Week 2 and my beard is pissing me off to no end. I like my face not covered in itchy hair bitsicles. Guh! Now I'm afraid things are a little busy this week, my lovely readers, so this'll be a speedy review; let's get started.
This week's review is looking at
Intacto, an early film of Juan Carlos Fresnadillo, the director of one of the few truly, honestly, and unforgettably abysmal sequels ever made:
28 Weeks Later. Frankly, I was not expecting much; and if it turned out to be OK, I wasn't hoping for any more than an absolutely average movie. I'll be straight up and say that, surprisingly, that wasn't the case; it was slightly above average.
|
It's the hobnob of movies. Better than a digestive, but still not covered in sweet, sweet chocolate. |
It appears I've inadvertently ended up picking nought but thrillers for this month's movies (although can you blame me? Spain does them ruddy well), but shmeh, I'm not complaining. Right, the film.

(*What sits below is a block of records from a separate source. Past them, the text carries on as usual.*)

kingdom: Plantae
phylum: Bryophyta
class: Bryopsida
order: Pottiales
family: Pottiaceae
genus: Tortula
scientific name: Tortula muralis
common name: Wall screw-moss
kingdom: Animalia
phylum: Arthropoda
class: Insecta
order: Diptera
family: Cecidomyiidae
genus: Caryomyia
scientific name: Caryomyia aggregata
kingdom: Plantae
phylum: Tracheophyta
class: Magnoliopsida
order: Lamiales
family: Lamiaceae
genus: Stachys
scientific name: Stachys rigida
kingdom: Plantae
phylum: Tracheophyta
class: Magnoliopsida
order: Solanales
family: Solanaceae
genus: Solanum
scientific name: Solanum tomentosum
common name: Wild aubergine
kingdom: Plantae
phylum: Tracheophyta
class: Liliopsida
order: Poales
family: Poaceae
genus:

Intacto has a pretty standard tone and atmosphere for a thriller, but stands out a little thanks to its premise: lucky people. Yup. Lucky people competing in dangerous games to see who's luckier. Being a thriller there's obviously the usual court-mandated unnecessary plot twists and lack of coherent explanation as well but that's the gist.
|
For some reason this involves smearing yourself with treacle and putting bugs on your head. |
In retrospect, the whole thing is a mess. The premise is introduced nice and early, sure, but it feels like the goal posts are being constantly moved depending on what the film makers wanted to happen in that particular scene. The basic idea is that there are people in the world with supernaturally good luck, and they compete with each other to see who is the luckiest; simple. So it starts with everyone on a kind of scale of luckiness with the luckiest coming out on top, but then they bring in the concept of betting with the luck of normal people (and temporarily absorbing the luck of others by touching them) and the water starts to muddy. By the end you just have to go with it, the rules are forgotten and stuff just seems to be happening because reasons.
|
Yes, it's lucky to survive, but it wasn't very lucky to be in a plane crash in the first place. Jeez. |
That said, despite the poorly presented ideas it is still a fun movie. Some of the less convoluted challenges are that good mixture of silly and tense that keeps you nicely on the edge; the best being a moment when the characters are blindfolded and made to run through a dense forest towards a man's voice. Gah. I've leaned against a tree too hard and hurt myself, I don't want to think what it'd be like sprinting into one.
|
I'm not sure what it says about the whole film when the best scene is of people running at trees with their face. |
Where it has it,
Intacto does tension very well; helped along by some skilful cinematography that gives the movie a weird, pseudo-dreamy atmosphere. There's a lot of Lynch and Kubrick influences in here, and very obviously so. Although that's not a bad thing; it works and it adds to the overall tone of the movie, making for some lovely shots that compliment the tense/weird scenes.
|
Case in point. |
There's little to say about the acting and even less about the music; they exist, but don't occupy any more space than is necessary. Plus the characterisation and exposition is sloppy at best, character's back-stories being introduced with as much delicacy as flying a plane using only your balls. It may have the style and suspense, but on a whole
Intacto felt like it lacked that extra bit of substance necessary to make a memorable movie. It's fun and interesting but don't go looking for Nolan-esque moral exploration or third act twists (excluding
Interstellar in all its glacial-paced, predictable glory), you'll end up disappointed.
|
And yes, of course there's a game of Russian roulette. |
Here's a fun drinking game to play while you watch this movie: take a drink every time someone refers to luck, being lucky, or the luckiness of someone else. You'll get smashed faster than a Faberge egg being held by a Parkinsons sufferer.
Moustache Rating
The "V" -
It appears to be trying to make some sort of statement, but gets too caught up in its own style to say anything at all. At least it's fun though.